### EXTRAIT DU DOCUMENT
Le redémarrage du marché immobilier n’étant pas prévu à court terme, l’année 2024 portera encore les stigmates du plongeon de l’investissement résidentiel neuf des ménages, coincés entre une solvabilité dégradée, des prix encore élevés et des taux d’intérêt qui peineront à baisser. Du côté des TP, le cycle électoral contribue certes à ranimer les projets des collectivités, encore très ciblés sur certaines clientèles, territoires et spécialités de travaux, tandis que la crise immobilière pèsera aussi sur la maîtrise d’ouvrage privée. Au total, les besoins en granulats et en BPE reculeront à nouveau en 2024 et les volumes produits pourraient afficher des plus bas historiques.

### DONNÉES ENREGISTRÉES
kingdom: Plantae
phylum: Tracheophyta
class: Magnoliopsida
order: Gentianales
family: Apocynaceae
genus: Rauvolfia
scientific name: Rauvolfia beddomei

...

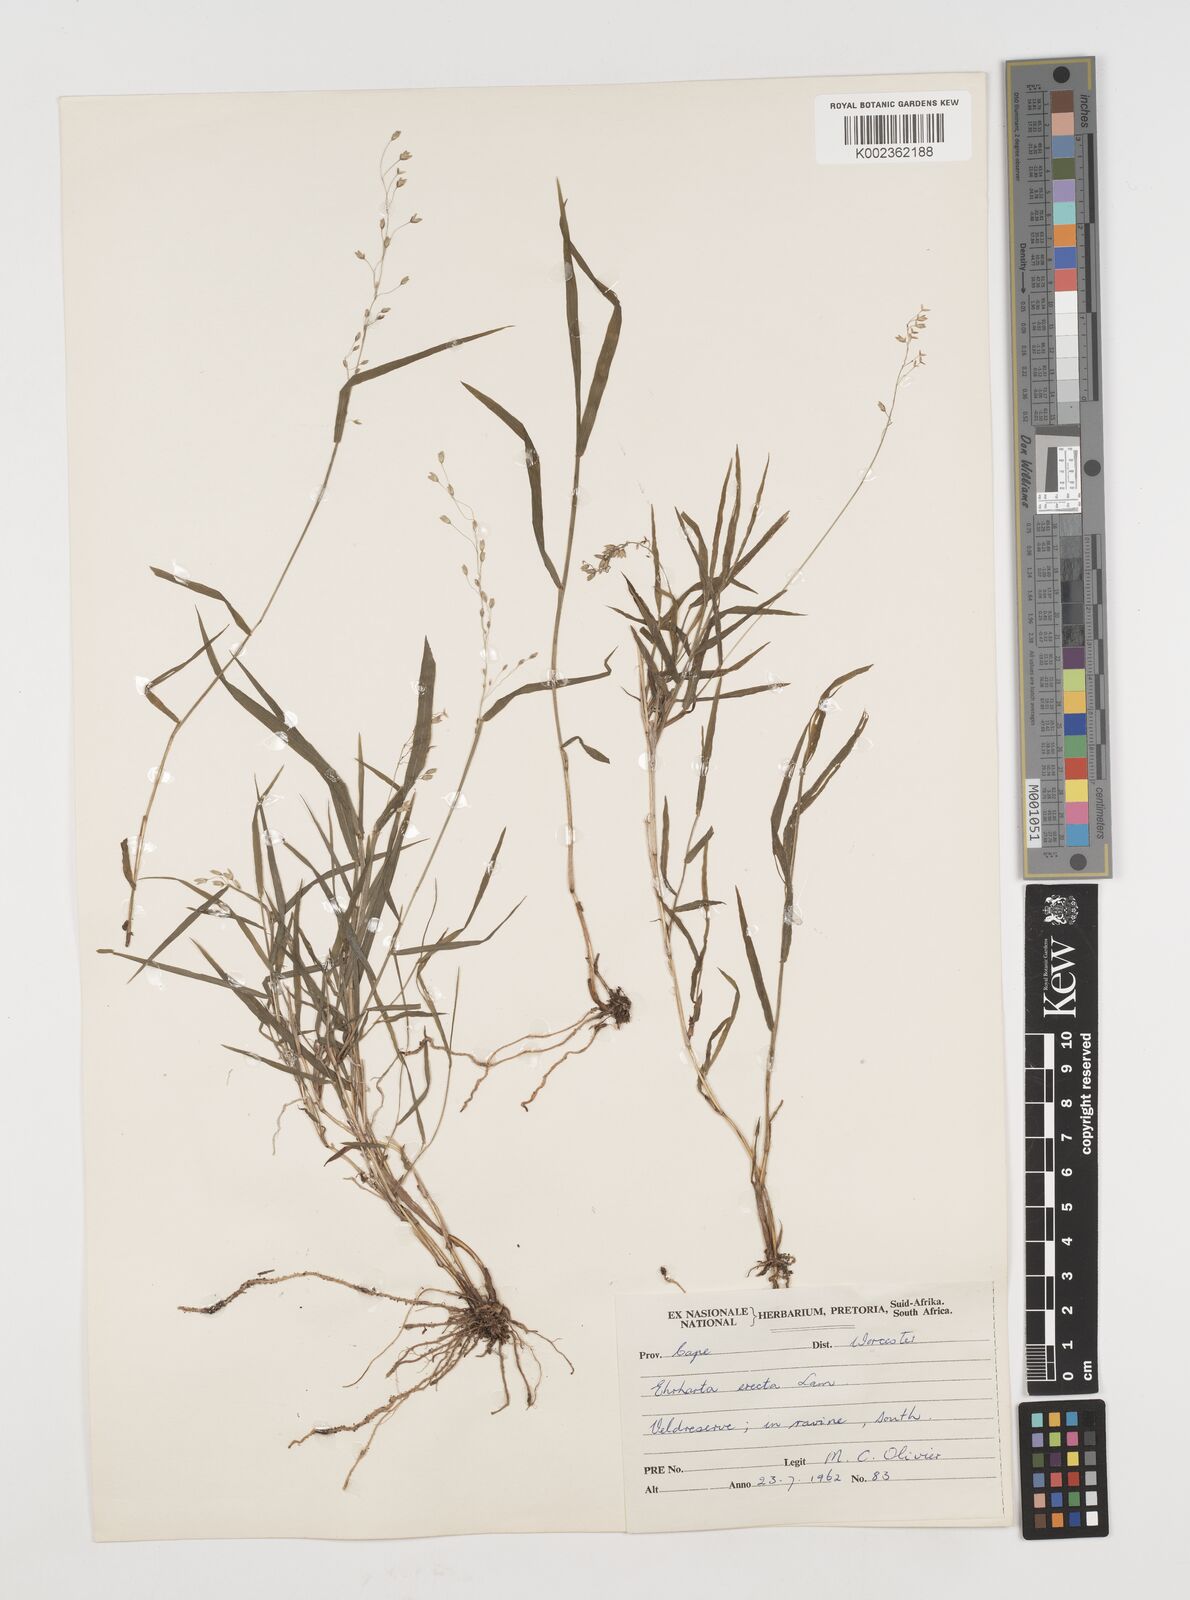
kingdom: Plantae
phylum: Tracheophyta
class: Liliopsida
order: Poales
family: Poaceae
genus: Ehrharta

### TRAVAIL À FAIRE
[A] Répondez aux questions suivantes sur l'extrait consacré au marché immobilier et aux travaux publics :
(i) Entre quels trois facteurs les ménages sont-ils coincés ?
(ii) Qu'est-ce qui contribue à ranimer les projets des collectivités du côté des TP ?
(iii) Quels besoins reculeront à nouveau en 2024 ?
[B] Recopiez, s'il vous plaît, tout ce qui va de « Le redémarrage du » jusqu'à « plus bas historiques. » dans l'extrait sur le marché immobilier.

### CORRIGÉ
[A]
(i) Une solvabilité dégradée, des prix encore élevés et des taux d'intérêt qui peineront à baisser.
(ii) Le cycle électoral.
(iii) Les besoins en granulats et en BPE.

[B]
Le redémarrage du marché immobilier n’étant pas prévu à court terme, l’année 2024 portera encore les stigmates du plongeon de l’investissement résidentiel neuf des ménages, coincés entre une solvabilité dégradée, des prix encore élevés et des taux d’intérêt qui peineront à baisser. Du côté des TP, le cycle électoral contribue certes à ranimer les projets des collectivités, encore très ciblés sur certaines clientèles, territoires et spécialités de travaux, tandis que la crise immobilière pèsera aussi sur la maîtrise d’ouvrage privée. Au total, les besoins en granulats et en BPE reculeront à nouveau en 2024 et les volumes produits pourraient afficher des plus bas historiques.